I had a beer all on my own, in blissful silence, and then a well-dressed, silver-haired man carrying a glass of Chardonnay stepped into the bar from the patio, stumbling, drunk, into the doorjamb as he crossed the threshold.
I immediately said to myself, "This is going to be my drinking buddy for the night." And, sure enough, he sat down right next to me, and before I knew it, we were deep into a discussion about 20th-century novelists. I like to think that under my neuroses, there's something calm about me that makes older men gravitate to barstools near me. Or, you know, maybe they just aren't that picky and are attracted to my shiny blond hair. But I prefer the former explanation.
His name was Tom. He said he was 55, but I would have pegged him for 62. It felt very
Mad Men, our smooth cameraderie and talk about work and careers and goals. (If this were the show, and not a dive bar in Midtown, I would have been Joan, easy.) Our conversation veered toward relationships, because all conversations had at a bar past 11 p.m. veer toward relationships. He filed for divorce from his wife after 29 years together, he said. They had a happy 11 years, and then they had kids. Eighteen years later, they looked at each other and said, "Who the hell are you?" (His words.)

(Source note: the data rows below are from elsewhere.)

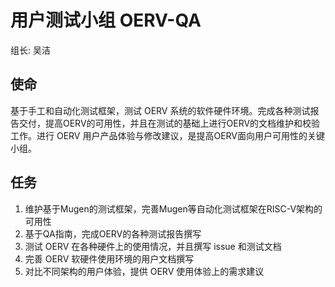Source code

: # 用户测试小组 **OERV-QA**

组长: 吴洁

## 使命

基于手工和自动化测试框架，测试 OERV 系统的软件硬件环境。完成各种测试报告交付，提高OERV的可用性，并且在测试的基础上进行OERV的文档维护和校验工作。进行 OERV 用户产品体验与修改建议，是提高OERV面向用户可用性的关键小组。

## 任务

1. 维护基于Mugen的测试框架，完善Mugen等自动化测试框架在RISC-V架构的可用性
2. 基于QA指南，完成OERV的各种测试报告撰写
3. 测试 OERV 在各种硬件上的使用情况，并且撰写 issue 和测试文档
4. 完善 OERV 软硬件使用环境的用户文档撰写
5. 对比不同架构的用户体验，提供 OERV 使用体验上的需求建议
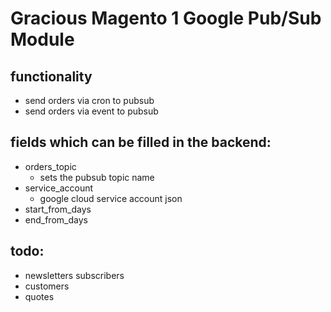 # Gracious Magento 1 Google Pub/Sub Module 

## functionality
* send orders via cron to pubsub 
* send orders via event to pubsub 

## fields which can be filled in the backend:
* orders_topic 
  * sets the pubsub topic name
* service_account
  * google cloud service account json   
* start_from_days
* end_from_days

## todo:
* newsletters subscribers
* customers
* quotes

Maybe I looked like a deer in headlights, frightened of this thing that could easily happen to any couple, or maybe I just nodded at him to go on, but this is the next thing he said to me: "Here's my advice for keeping a marriage together: Have sex all the time. Fuck the kids." It was a poor choice of words on his part, but I got the point. He continued. "Not just sex, but movies, walks. You forget those things when you're raising kids."
We talked more, but that was the salient part of the conversation: the urgency he felt in telling me -- telling anyone -- how to avoid what had happened to him.

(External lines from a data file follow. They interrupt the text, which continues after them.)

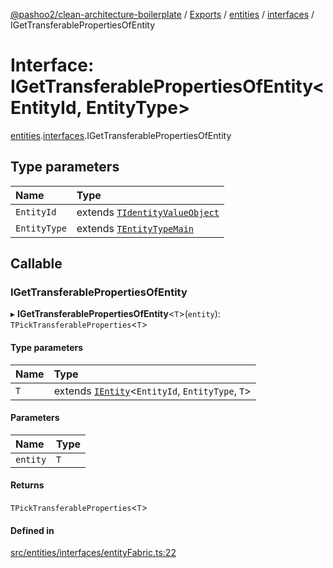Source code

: [@pashoo2/clean-architecture-boilerplate](../README.md) / [Exports](../modules.md) / [entities](../modules/entities.md) / [interfaces](../modules/entities.interfaces.md) / IGetTransferablePropertiesOfEntity

# Interface: IGetTransferablePropertiesOfEntity<EntityId, EntityType\>

[entities](../modules/entities.md).[interfaces](../modules/entities.interfaces.md).IGetTransferablePropertiesOfEntity

## Type parameters

| Name | Type |
| :------ | :------ |
| `EntityId` | extends [`TIdentityValueObject`](../modules/valueobject.interfaces.md#tidentityvalueobject) |
| `EntityType` | extends [`TEntityTypeMain`](../modules/entities.interfaces.md#tentitytypemain) |

## Callable

### IGetTransferablePropertiesOfEntity

▸ **IGetTransferablePropertiesOfEntity**<`T`\>(`entity`): `TPickTransferableProperties`<`T`\>

#### Type parameters

| Name | Type |
| :------ | :------ |
| `T` | extends [`IEntity`](entities.interfaces.ientity.md)<`EntityId`, `EntityType`, `T`\> |

#### Parameters

| Name | Type |
| :------ | :------ |
| `entity` | `T` |

#### Returns

`TPickTransferableProperties`<`T`\>

#### Defined in

[src/entities/interfaces/entityFabric.ts:22](https://github.com/pashoo2/clean-architecture-boilerplate/blob/5d0a725/src/entities/interfaces/entityFabric.ts#L22)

He then told me about his German girlfriend, 15 years his junior. He told me he buys her things -- jewelry, clothes, dinners, whatever she wants. I was suspicious of that -- his watch didn't look expensive enough. But he said the one thing she won't do is have sex in their car, in the parking garage, after he buys her jewelry. Should I have been offended? Maybe. But I got the sense that this genuinely bothered him. And, after all, it was sort of a quid pro quo: I buy you a $12,000 necklace, and you give me...what? So I took him seriously. Maybe I shouldn't have. But here's what I told him:
If you want a woman to do something for you, make her think she's working for it. Over dinner, tell her, "There's something I've been wanting to do and -- no, I'm sorry. I can't tell you." She'll then try and pry it out of you. Resist as long as possible. Use the bread basket as distraction. Refuse to tell her, and act embarrassed if she presses. Then, finally, after a good half-hour, hour, or half-day, relent. After you tell her your fantasy, say, "And the strange part is, I've only thought about doing this with you. The thought didn't cross my mind until we were together." Sold. Close the deal. She's yours. Aaaaand you're welcome.

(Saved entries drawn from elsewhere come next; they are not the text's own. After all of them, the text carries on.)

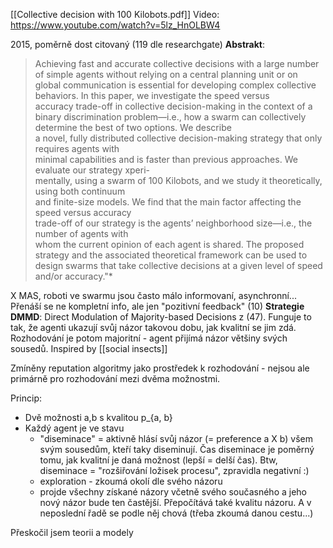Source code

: [[Collective decision with 100 Kilobots.pdf]]
Video: https://www.youtube.com/watch?v=5lz_HnOLBW4

2015, poměrně dost citovaný (119 dle researchgate)
**Abstrakt**:
>Achieving fast and accurate collective decisions with a large number of simple  agents without relying on a central planning unit or on global communication is essential  for developing complex collective behaviors. In this paper, we investigate the speed versus  
accuracy trade-off in collective decision-making in the context of a binary discrimination  problem—i.e., how a swarm can collectively determine the best of two options. We describe  
a novel, fully distributed collective decision-making strategy that only requires agents with  
minimal capabilities and is faster than previous approaches. We evaluate our strategy xperi-  
mentally, using a swarm of 100 Kilobots, and we study it theoretically, using both continuum  
and finite-size models. We find that the main factor affecting the speed versus accuracy  
trade-off of our strategy is the agents’ neighborhood size—i.e., the number of agents with  
whom the current opinion of each agent is shared. The proposed strategy and the associated  theoretical framework can be used to design swarms that take collective decisions at a given  level of speed and/or accuracy."*

X MAS, roboti ve swarmu jsou často málo informovaní, asynchronní...
Přenáší se ne kompletní info, ale jen "pozitivní feedback" (10)
**Strategie DMMD**:  Direct Modulation of Majority-based Decisions z (47). Funguje to tak, že agenti ukazují svůj názor takovou dobu, jak kvalitní se jim zdá. Rozhodování je potom majoritní - agent přijímá názor většiny svých sousedů. Inspired by [[social insects]]

Zmíněny reputation algoritmy jako prostředek k rozhodování - nejsou ale primárně pro rozhodování mezi dvěma možnostmi. 

Princip:
* Dvě možnosti a,b s kvalitou p_{a, b}
* Každý agent je ve stavu 
	* "diseminace" = aktivně hlásí svůj názor (= preference a X b) všem svým sousedům, kteří taky diseminují. Čas diseminace je poměrný tomu, jak kvalitní je daná možnost (lepší = delší čas). Btw, diseminace = "rozšiřování ložisek procesu", zpravidla negativní :)
	* exploration - zkoumá okolí dle svého názoru
	* projde všechny získané názory včetně svého současného a jeho nový názor bude ten častější. Přepočítává také kvalitu názoru. A v neposlední řadě se podle něj chová (třeba zkoumá danou cestu...)

Přeskočil jsem teorii a modely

Tom paid for all of my drinks, even the ones I had had before he got there; he also made a drunken yet valiant attempt to pick up the cute 23-year-old British bartender for me (no thanks, Tom -- been there and done that at the Bar that Shall Not Be Named); and then, before I left, he slurred, "So, do you want to fuck?" Again, I know that most women would have been offended. Maybe I should have been. But part of me knew that for this guy, it was most likely something he felt he should do -- something old-school that's required of you when you buy dames drinks. I declined. Of course I did. He knew I would, and he seemed relieved when I laughed and said no. We hugged goodbye.
After I left, I thought, "This is what bars can be in New York. Two strangers from opposite ends of the social/financial spectrum, sharing drinks and good -- if not slightly racy -- conversation instead of sitting in their apartments alone."